Всеволод вызвал Святошу из монастырской келии и послал уговаривать братьев к миру; тот успешно выполнил это поручение. Таким образом, Всеволод сумел до самой смерти (1146) удержаться в Киеве благодаря своей политике разъединения. Он то помогал Ольговичам против Мономаховичей, то последним против первых; Ольговичей ссорил с Давидовичами, а Мономаховичей-племянников — с Мономаховичами-дядями.

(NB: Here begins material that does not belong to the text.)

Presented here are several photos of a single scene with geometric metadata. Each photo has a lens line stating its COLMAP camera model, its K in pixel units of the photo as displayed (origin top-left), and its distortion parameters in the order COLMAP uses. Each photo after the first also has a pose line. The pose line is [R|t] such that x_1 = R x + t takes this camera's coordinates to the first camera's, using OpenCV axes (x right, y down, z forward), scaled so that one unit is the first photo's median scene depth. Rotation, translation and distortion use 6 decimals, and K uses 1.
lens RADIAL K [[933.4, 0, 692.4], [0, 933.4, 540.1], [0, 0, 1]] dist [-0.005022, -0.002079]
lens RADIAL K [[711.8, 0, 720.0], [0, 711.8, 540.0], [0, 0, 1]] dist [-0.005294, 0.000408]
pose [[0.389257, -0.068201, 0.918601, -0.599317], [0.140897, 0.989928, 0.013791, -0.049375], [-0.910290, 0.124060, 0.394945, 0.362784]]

Такая узкая политика самосохранения не замедлила принести свои плоды в отношениях Киева к русским областям. Постоянно занятый собственною безопасностью великий князь все менее и менее мог оказывать влияния на другие области, особенно на те, которые были отдалены от него и по самому географическому положению. Меж тем как Чернигов, Смоленск, Волынь еще принимали непосредственное участие в судьбах Киева, на северо-востоке начинали жить своею особой политической жизнью земли Суздальская и Рязанская, а на севере Новгород приобретал право призывать князей из той или другой ветви княжеского рода, по своему усмотрению и все более ослаблял свои связи с Киевом. На северо-западе Полоцкая земля с возвращением собственных князей окончательно выделялась из общего состава Руси. На юго-западе такой же особой политической жизнью начинала жить Русь Червонная, или Галицкая.

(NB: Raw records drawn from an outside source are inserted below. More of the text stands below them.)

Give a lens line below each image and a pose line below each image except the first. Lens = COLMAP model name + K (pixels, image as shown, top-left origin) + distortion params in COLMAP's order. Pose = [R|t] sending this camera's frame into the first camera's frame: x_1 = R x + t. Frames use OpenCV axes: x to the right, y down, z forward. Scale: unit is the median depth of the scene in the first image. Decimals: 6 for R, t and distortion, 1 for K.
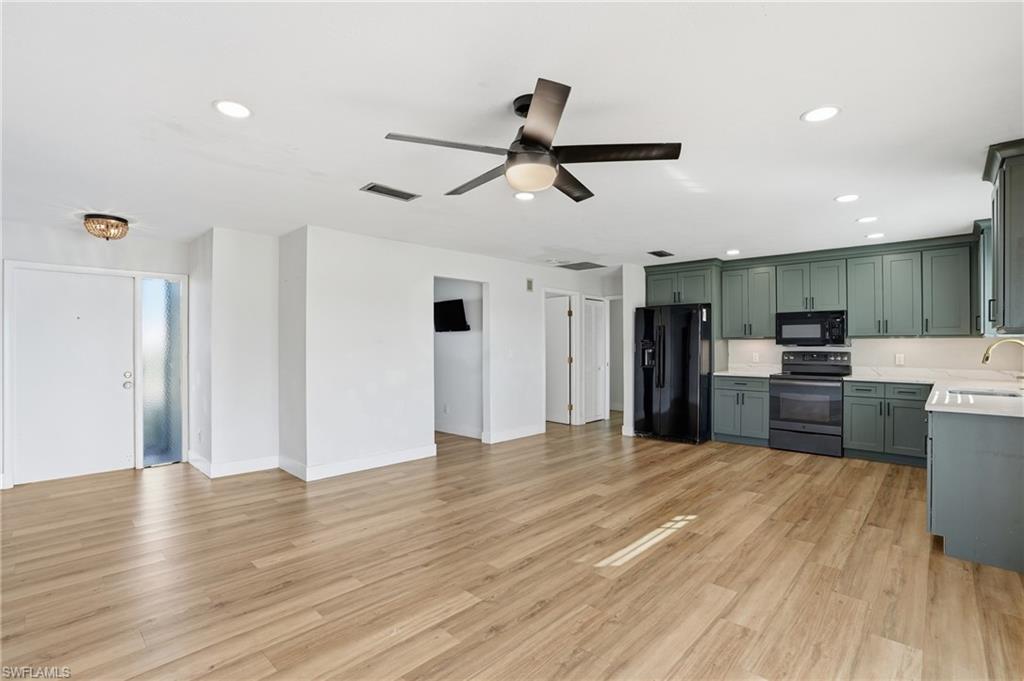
lens RADIAL K [[474.6, 0, 508.0], [0, 474.6, 339.7], [0, 0, 1]] dist [-0.073885, 0.029508]
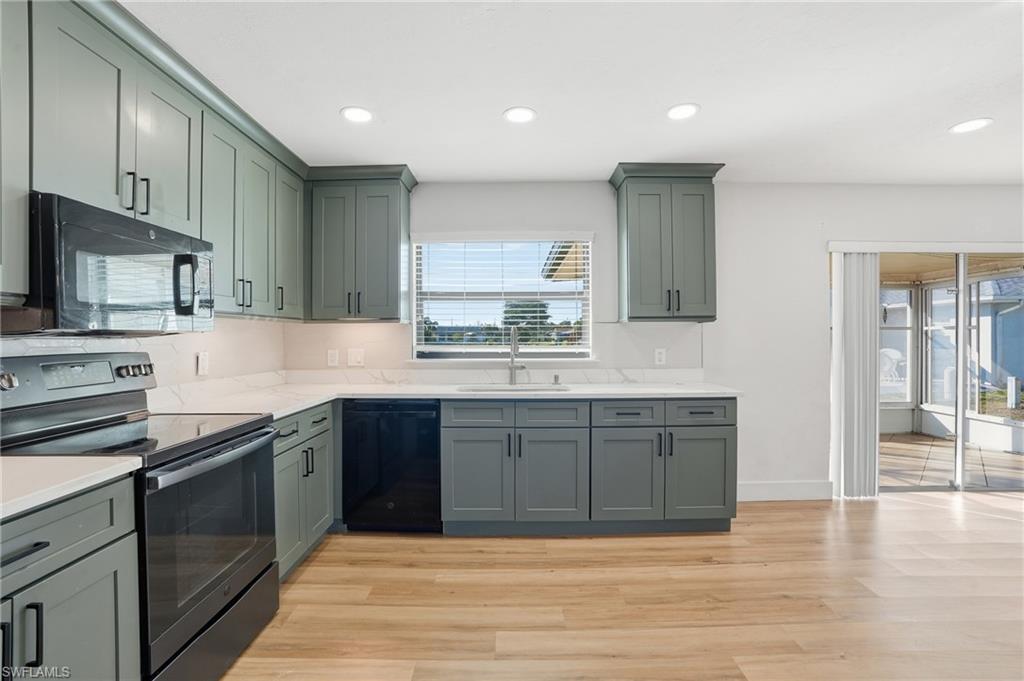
lens RADIAL K [[474.6, 0, 508.0], [0, 474.6, 339.7], [0, 0, 1]] dist [-0.073885, 0.029508]
pose [[-0.696550, -0.003107, 0.717502, 0.420995], [-0.003290, 0.999994, 0.001137, 0.023426], [-0.717501, -0.001568, -0.696556, 1.610907]]
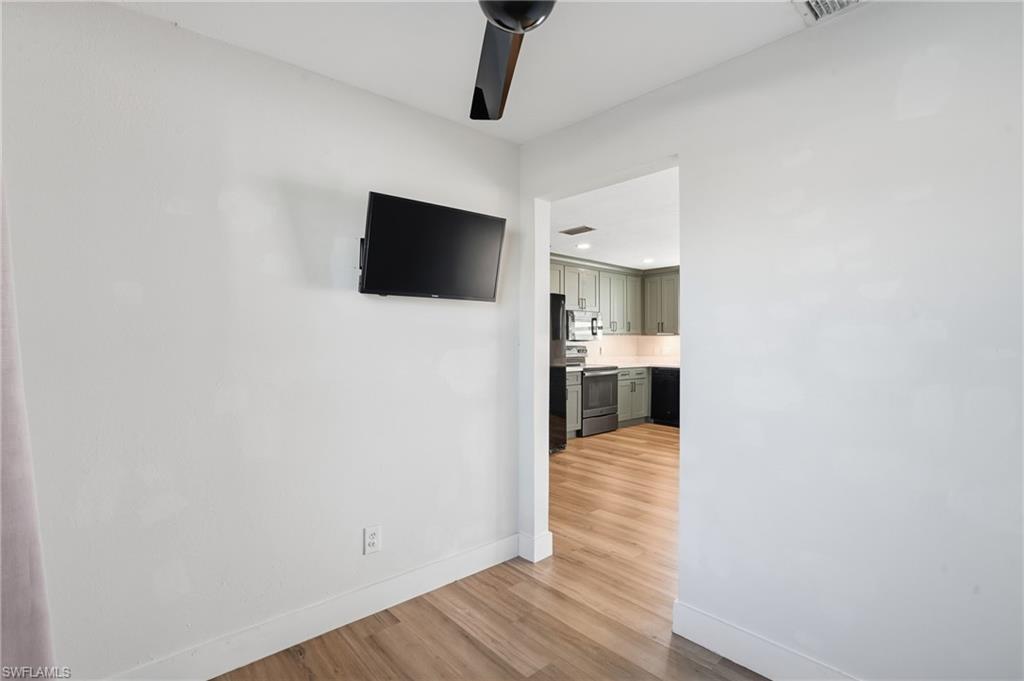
lens RADIAL K [[484.8, 0, 506.9], [0, 484.8, 339.4], [0, 0, 1]] dist [-0.078125, 0.030906]
pose [[0.079872, 0.004146, 0.996797, -0.873040], [-0.009463, 0.999949, -0.003401, 0.023364], [-0.996760, -0.009161, 0.079907, 1.700572]]
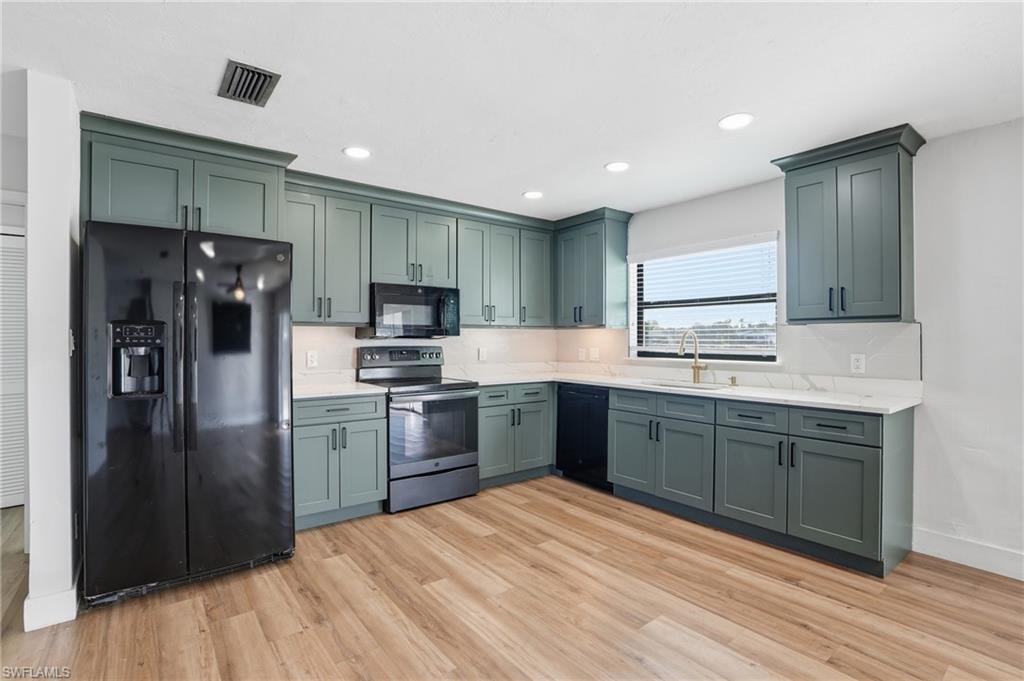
lens RADIAL K [[484.8, 0, 506.9], [0, 484.8, 339.4], [0, 0, 1]] dist [-0.078125, 0.030906]
pose [[0.150078, -0.000384, 0.988674, -0.008231], [-0.009579, 0.999952, 0.001843, 0.020437], [-0.988628, -0.009747, 0.150068, 1.199048]]
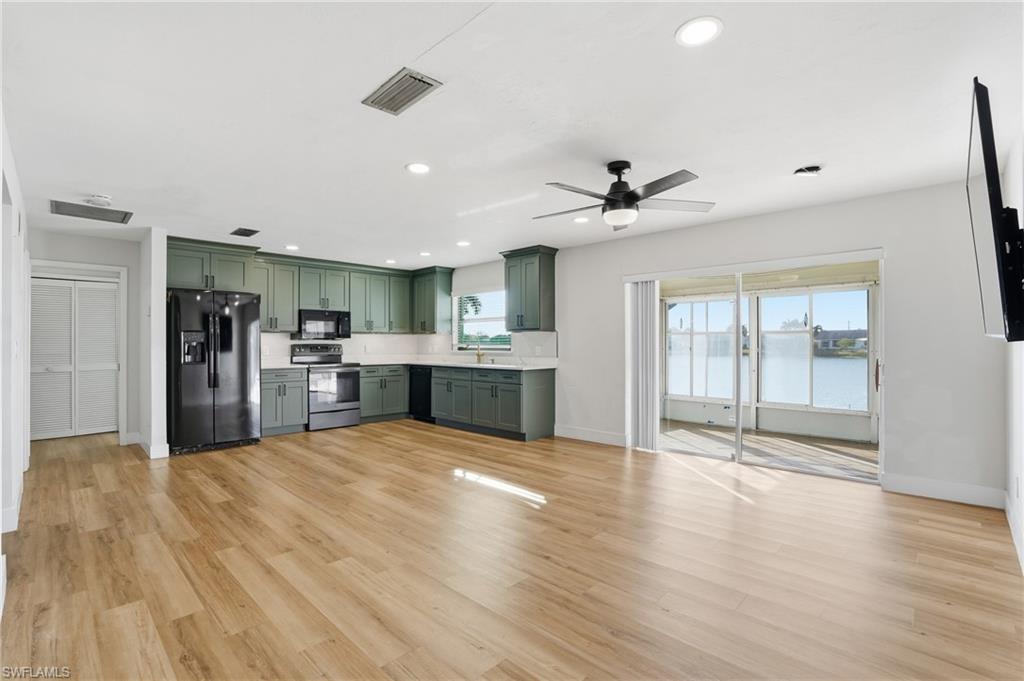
lens RADIAL K [[474.6, 0, 508.0], [0, 474.6, 339.7], [0, 0, 1]] dist [-0.073885, 0.029508]
pose [[0.008405, 0.009496, 0.999920, -0.857331], [-0.007293, 0.999929, -0.009435, 0.035337], [-0.999938, -0.007213, 0.008473, 0.808841]]
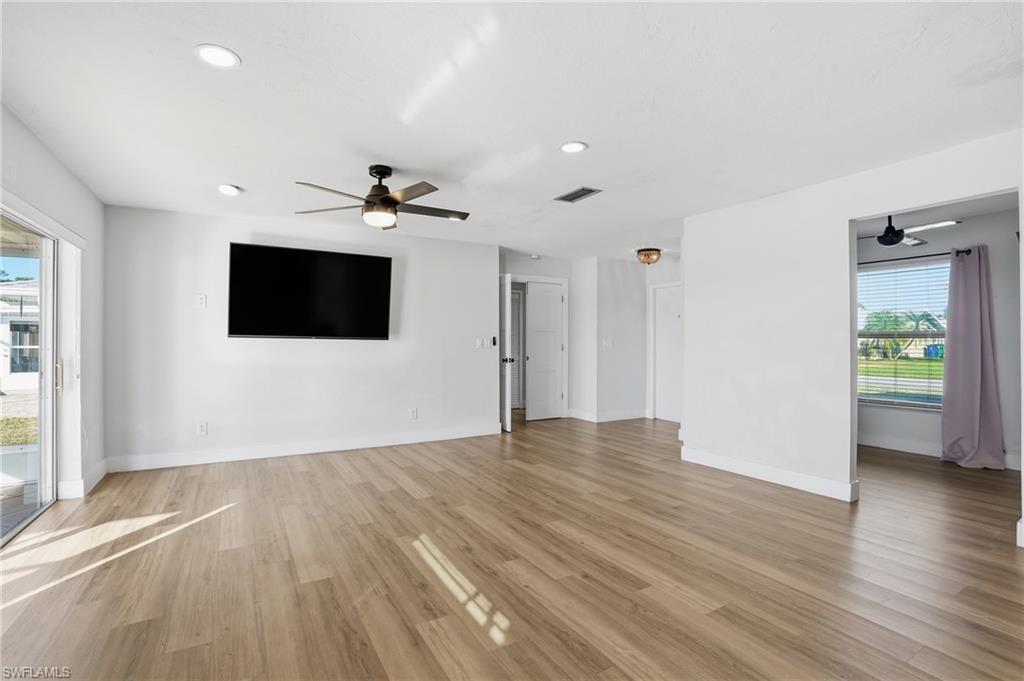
lens RADIAL K [[474.6, 0, 508.0], [0, 474.6, 339.7], [0, 0, 1]] dist [-0.073885, 0.029508]
pose [[-0.271758, -0.003016, -0.962361, 0.851703], [0.009265, 0.999941, -0.005751, 0.038944], [0.962321, -0.010479, -0.271714, 1.098825]]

В последней области явилась в то время замечательная личность, которая положила основание сильному княжеству Галицкому. То был Владимирко, сын Володаря Ростиславича. Володарь и брат его, известный слепец Василько, оба умерли в 1124 году. Сыновья не наследовали от своих отцов их дружбы и согласия. Честолюбивый, предприимчивый Владимирко воспользовался потом смертью родного брата и двух двоюродных, чтобы захватить в свои руки обе наследственные волости своего рода, то есть Перемышльскую и Теребовльскую. Только небольшой удел Звенигородский оставался еще за его родным племянником, Иваном Ростиславичем. Владимирко утвердил свою столицу в городе Галиче на берегах Днестра, и с тех пор Червонная Русь стала называться Галицким княжеством, Галицией. Много ума и ловкости нужно было, чтобы укрепить и расширить это княжество, отовсюду окруженное сильными и враждебными соседями, каковы угры и поляки на западе, и русские соперники на востоке. Галицкий князь, бесспорно, владел теми, хотя и не всегда похвальными чертами, с которыми являются в истории некоторые основатели или двигатели государственной силы. Он умел найтись при всех затруднениях и извлечь пользу из всякого столкновения своих соседей; но зато не стеснялся в выборе средств; клятвы и договоры были для него только делом политики, и он забывал о них, как скоро миновала надобность. С уграми, смотря по обстоятельствам, он был то союзником, то врагом. Соперничество между Мономаховичами и Ольговичами, возникшее из-за киевского стола, представило ему удобный случай не только вполне освободиться от некоторого подчинения Киеву, но и расширить свое княжество за счет соседних волынских городов. Последнее обстоятельство заставило великого князя Киевского Всеволода Ольговича в 1144 году предпринять поход в Галицию с сильной ратью, в которой участвовали Ольговичи, часть Мономаховичей и еще наемные половцы. Владимирко со своей стороны получил помощь от угров.

Обе рати сошлись под Звенигородом; их разделяла небольшая речка Белка. Всеволод велел навести гати, переправился через речку и зашел в тыл неприятельскому войску, так что отрезал его от сообщения с Галичем и Перемышлем. Галичане пришли в уныние, опасаясь за свои семейства. Тогда Владимирко прибег к своей дипломатической ловкости. Он вступил в переговоры не с самим великим князем, а с его братом Игорем и взял последнего за самую чувствительную струну, послав сказать ему: «Если помиришь меня со своим братом, то после его смерти я помогу тебе сесть в Киеве». Игорь действительно принялся усердно хлопотать в пользу галицкого князя и уговорил Всеволода заключить мир. Противники съехались вместе и, по обычаю, утвердили мир крестным целованием. «Многоглаголивый» (по выражению летописи) Владимирко отделался от опасности уплатою 1400 гривен серебра, которые Всеволод добросовестно разделил между своими братьями и союзниками.